+++ Dataset +++

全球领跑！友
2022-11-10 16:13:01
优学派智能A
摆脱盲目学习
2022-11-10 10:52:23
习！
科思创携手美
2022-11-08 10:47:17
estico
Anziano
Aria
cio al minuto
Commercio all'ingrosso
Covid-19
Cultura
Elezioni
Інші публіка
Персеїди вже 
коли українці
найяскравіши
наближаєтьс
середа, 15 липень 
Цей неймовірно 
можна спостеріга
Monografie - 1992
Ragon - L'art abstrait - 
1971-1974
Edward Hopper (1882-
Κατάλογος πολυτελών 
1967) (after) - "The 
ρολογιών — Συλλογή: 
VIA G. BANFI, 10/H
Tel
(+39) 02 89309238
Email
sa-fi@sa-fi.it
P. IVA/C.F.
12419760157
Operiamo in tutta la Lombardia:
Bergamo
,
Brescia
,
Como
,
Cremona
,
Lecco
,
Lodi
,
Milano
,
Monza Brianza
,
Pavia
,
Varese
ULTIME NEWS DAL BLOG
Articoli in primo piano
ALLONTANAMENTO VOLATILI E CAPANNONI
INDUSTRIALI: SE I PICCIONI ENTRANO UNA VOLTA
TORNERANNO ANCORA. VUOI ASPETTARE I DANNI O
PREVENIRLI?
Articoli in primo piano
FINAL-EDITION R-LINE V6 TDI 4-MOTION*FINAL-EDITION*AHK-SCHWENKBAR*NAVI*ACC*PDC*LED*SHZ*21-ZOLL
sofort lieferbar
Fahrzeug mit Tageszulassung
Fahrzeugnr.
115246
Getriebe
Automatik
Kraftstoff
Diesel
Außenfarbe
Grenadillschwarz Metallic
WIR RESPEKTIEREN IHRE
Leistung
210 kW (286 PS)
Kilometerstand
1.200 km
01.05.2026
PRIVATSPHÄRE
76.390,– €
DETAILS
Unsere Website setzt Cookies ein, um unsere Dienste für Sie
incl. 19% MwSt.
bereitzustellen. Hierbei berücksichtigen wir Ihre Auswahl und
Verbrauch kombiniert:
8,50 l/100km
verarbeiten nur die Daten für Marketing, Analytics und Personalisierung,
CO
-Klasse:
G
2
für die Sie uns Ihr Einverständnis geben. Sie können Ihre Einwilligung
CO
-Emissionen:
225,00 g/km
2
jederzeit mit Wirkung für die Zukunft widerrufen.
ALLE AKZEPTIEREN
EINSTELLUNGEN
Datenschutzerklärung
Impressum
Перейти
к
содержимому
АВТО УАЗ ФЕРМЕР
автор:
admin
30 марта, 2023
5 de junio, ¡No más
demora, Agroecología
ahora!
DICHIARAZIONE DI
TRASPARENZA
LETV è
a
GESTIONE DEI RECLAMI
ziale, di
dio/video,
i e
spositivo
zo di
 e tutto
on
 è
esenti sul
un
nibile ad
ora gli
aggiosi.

+++

To-do item – Reproduce every one of the lines above verbatim, keeping them in their original order.

Output for this task –
全球领跑！友
2022-11-10 16:13:01
优学派智能A
摆脱盲目学习
2022-11-10 10:52:23
习！
科思创携手美
2022-11-08 10:47:17
estico
Anziano
Aria
cio al minuto
Commercio all'ingrosso
Covid-19
Cultura
Elezioni
Інші публіка
Персеїди вже 
коли українці
найяскравіши
наближаєтьс
середа, 15 липень 
Цей неймовірно 
можна спостеріга
Monografie - 1992
Ragon - L'art abstrait - 
1971-1974
Edward Hopper (1882-
Κατάλογος πολυτελών 
1967) (after) - "The 
ρολογιών — Συλλογή: 
VIA G. BANFI, 10/H
Tel
(+39) 02 89309238
Email
sa-fi@sa-fi.it
P. IVA/C.F.
12419760157
Operiamo in tutta la Lombardia:
Bergamo
,
Brescia
,
Como
,
Cremona
,
Lecco
,
Lodi
,
Milano
,
Monza Brianza
,
Pavia
,
Varese
ULTIME NEWS DAL BLOG
Articoli in primo piano
ALLONTANAMENTO VOLATILI E CAPANNONI
INDUSTRIALI: SE I PICCIONI ENTRANO UNA VOLTA
TORNERANNO ANCORA. VUOI ASPETTARE I DANNI O
PREVENIRLI?
Articoli in primo piano
FINAL-EDITION R-LINE V6 TDI 4-MOTION*FINAL-EDITION*AHK-SCHWENKBAR*NAVI*ACC*PDC*LED*SHZ*21-ZOLL
sofort lieferbar
Fahrzeug mit Tageszulassung
Fahrzeugnr.
115246
Getriebe
Automatik
Kraftstoff
Diesel
Außenfarbe
Grenadillschwarz Metallic
WIR RESPEKTIEREN IHRE
Leistung
210 kW (286 PS)
Kilometerstand
1.200 km
01.05.2026
PRIVATSPHÄRE
76.390,– €
DETAILS
Unsere Website setzt Cookies ein, um unsere Dienste für Sie
incl. 19% MwSt.
bereitzustellen. Hierbei berücksichtigen wir Ihre Auswahl und
Verbrauch kombiniert:
8,50 l/100km
verarbeiten nur die Daten für Marketing, Analytics und Personalisierung,
CO
-Klasse:
G
2
für die Sie uns Ihr Einverständnis geben. Sie können Ihre Einwilligung
CO
-Emissionen:
225,00 g/km
2
jederzeit mit Wirkung für die Zukunft widerrufen.
ALLE AKZEPTIEREN
EINSTELLUNGEN
Datenschutzerklärung
Impressum
Перейти
к
содержимому
АВТО УАЗ ФЕРМЕР
автор:
admin
30 марта, 2023
5 de junio, ¡No más
demora, Agroecología
ahora!
DICHIARAZIONE DI
TRASPARENZA
LETV è
a
GESTIONE DEI RECLAMI
ziale, di
dio/video,
i e
spositivo
zo di
 e tutto
on
 è
esenti sul
un
nibile ad
ora gli
aggiosi.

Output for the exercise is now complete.